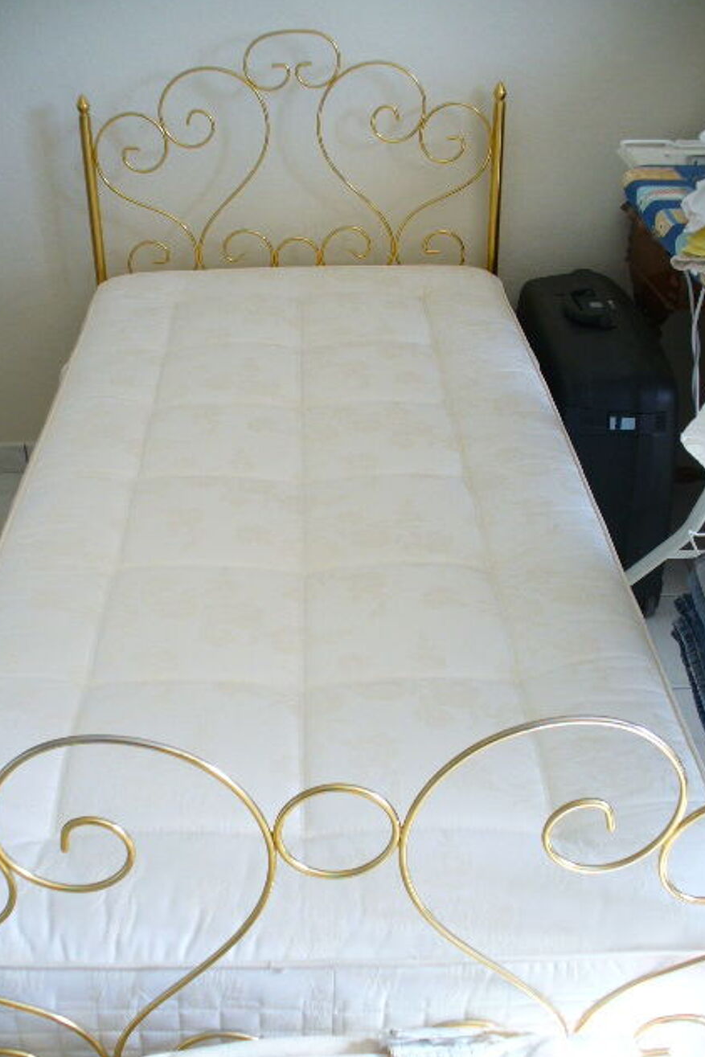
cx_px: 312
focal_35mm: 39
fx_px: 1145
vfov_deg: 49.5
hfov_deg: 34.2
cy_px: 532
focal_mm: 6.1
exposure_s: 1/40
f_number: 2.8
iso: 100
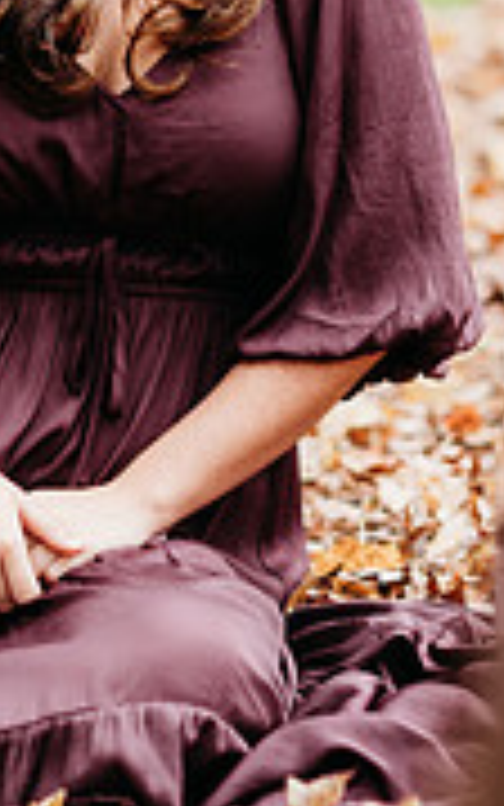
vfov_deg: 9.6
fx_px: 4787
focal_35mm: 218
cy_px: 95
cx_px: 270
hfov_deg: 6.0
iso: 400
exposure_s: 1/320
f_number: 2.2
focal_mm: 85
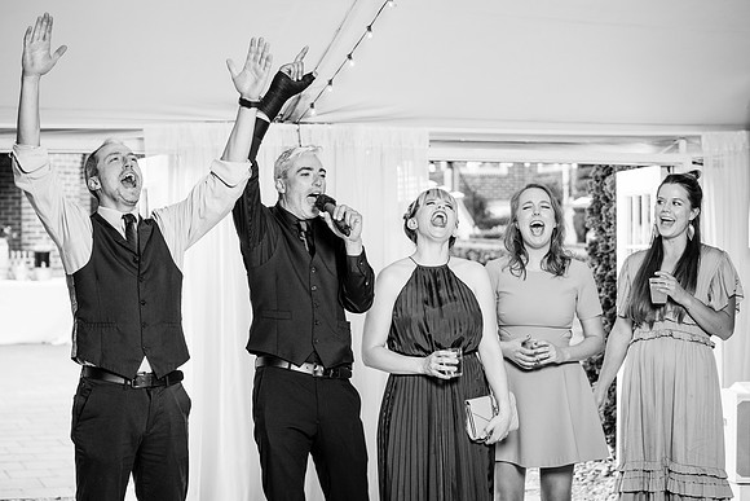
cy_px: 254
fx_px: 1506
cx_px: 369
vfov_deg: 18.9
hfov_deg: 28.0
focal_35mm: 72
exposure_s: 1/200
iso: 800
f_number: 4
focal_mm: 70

- - - -

A faithful copy of the lines from the line containing "fx_px: 1506" to the end of the data should be set down, both ends included, and nothing more.

» **OUTPUT OF THE TASK**:
fx_px: 1506
cx_px: 369
vfov_deg: 18.9
hfov_deg: 28.0
focal_35mm: 72
exposure_s: 1/200
iso: 800
f_number: 4
focal_mm: 70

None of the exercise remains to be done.